Put another way, achieving the right thing by the wrong means tends to hurt in the long run more than it helps. You know as well as I do that this law as not challenged out of any great love of liberty or desire for justice. It was challenged for impure motives to advance an agenda and political affiliation that is habitually infringing upon liberty in general. To use an anecdotal conversation with Ron Paul, a comparison may be made to the WTO protesters. On its face value, advocates of liberty oppose the WTO and all those other globalist globalist-type organizations and generally desire to abolish them. This immediate position is shared by the protesters as well. But they do not share it for the reasons we do, which entail the organization's infringement upon liberty and sovereignty. They hold their views because they believe those organizations get in the way of their end goals of marxism. For that reason it is unwise to join them in their protest or to support the WTO in opposition to their marxism. In short, aiding a side would entail choosing between national socialism and communism - neither of which is desirable to liberty. Therefore we must seek our own means of opposing globalist organizations and ensure that means includes a motive that is consistent with liberty.
The exact same thing applies with the sodomy law, and in this case those libertarians who joined in to support its plaintiffs achieved only a minor if not negligable success at an immeasurably greater cost.
Amazing how sodomy laws, on the books for some 250 years, are suddenly so restrictive.

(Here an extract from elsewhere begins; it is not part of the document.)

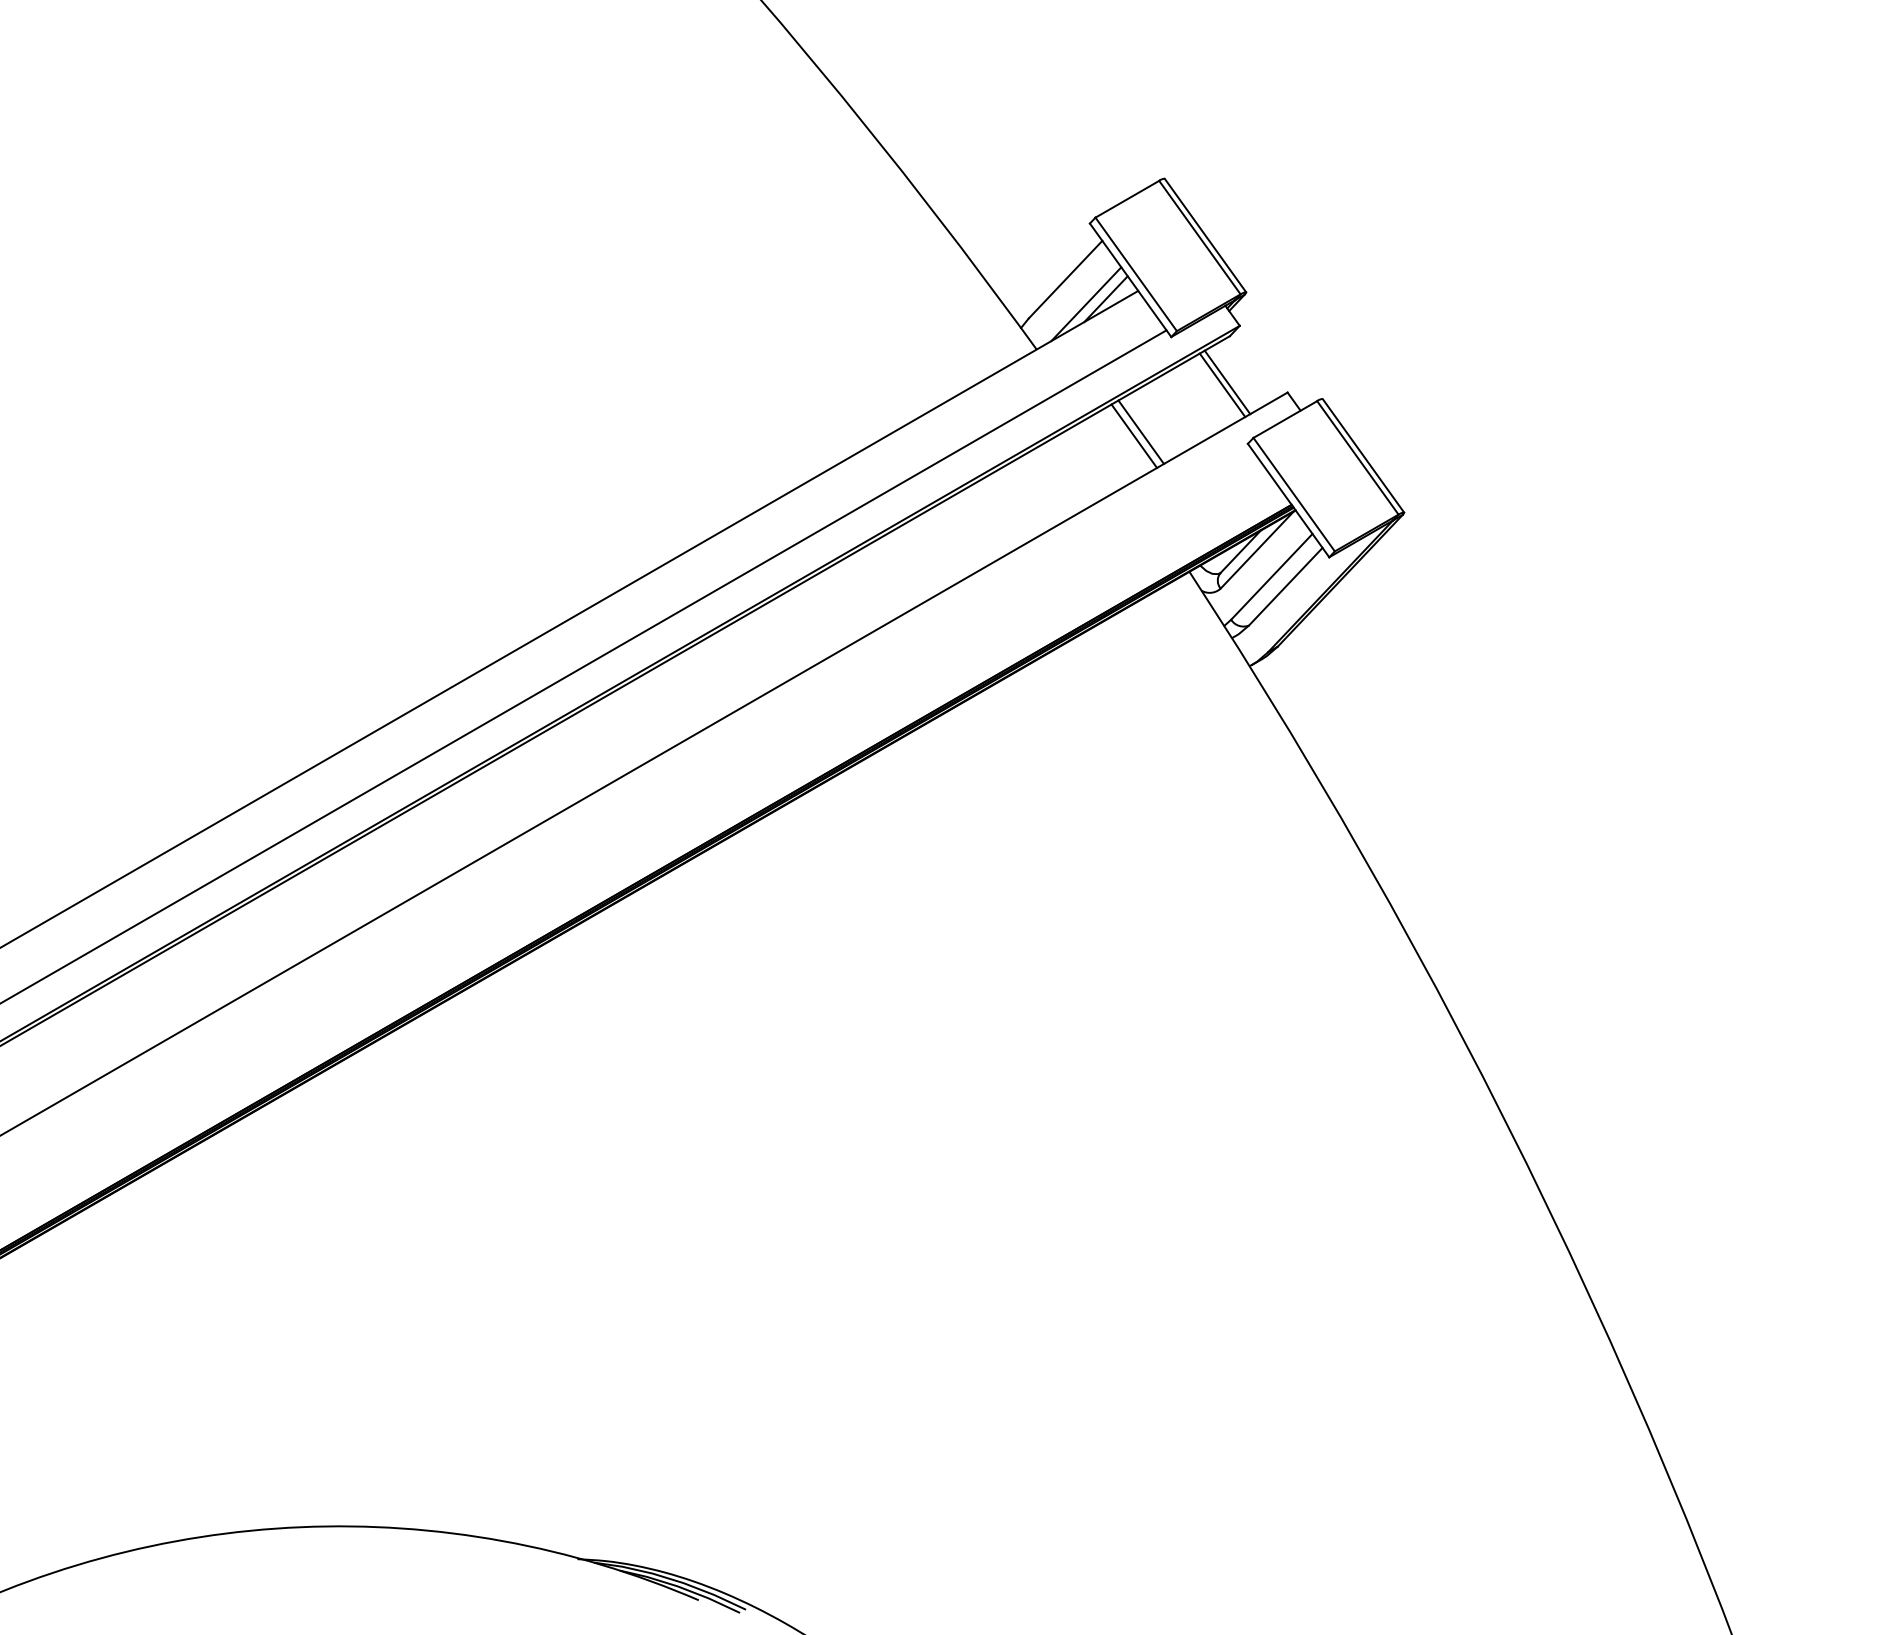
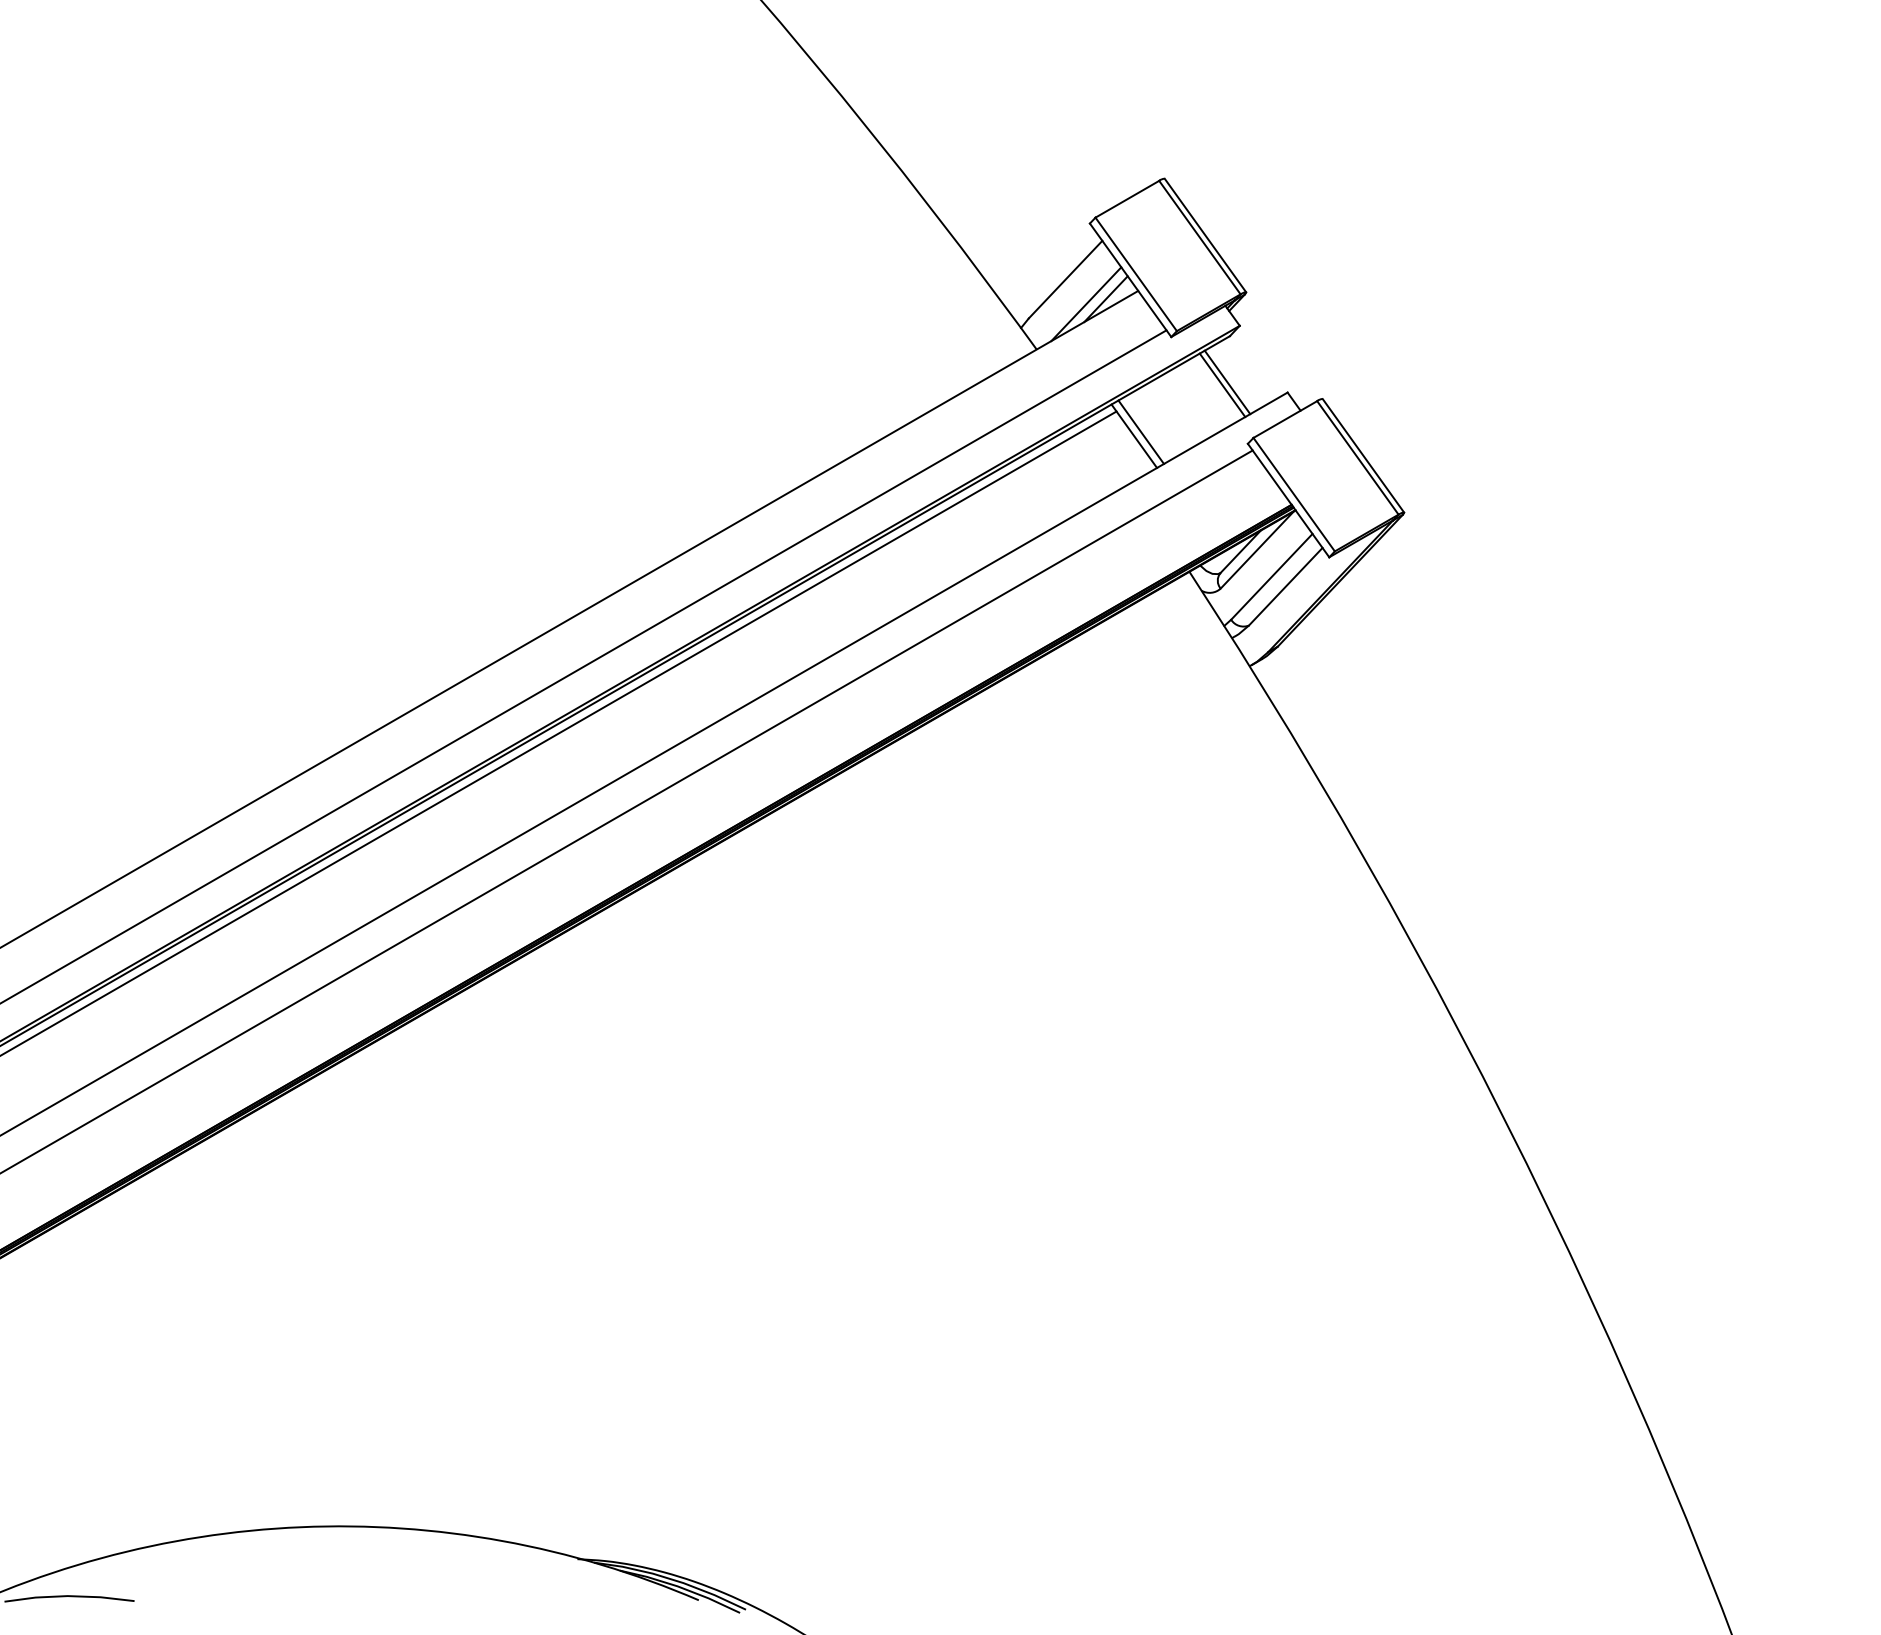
line at (559, 732): none -> present
line at (627, 811): none -> present
line at (70, 1597): none -> present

May we extrapolate from your belief, and in the "spirit of liberty," that the Founding Fathers had it all wrong?? Or JUST the parts where consenual buggery, "under-age" sex, and bestiality are unfairly deemed taboo for some vague reason(s)?
That's from your profile page, genius.
So, you propose jailing people for adultery?
Don't give some on this thread ideas, please.
Of course, they only reflect the result of a long slide into this state by the populace - the SCOTUS just make it "official".
And where in the Constitution do you find a defense of sodomy?
This case should've been taken by SCOTUS. This is a Tenth Amendment issue. The place to change these laws is on the State level.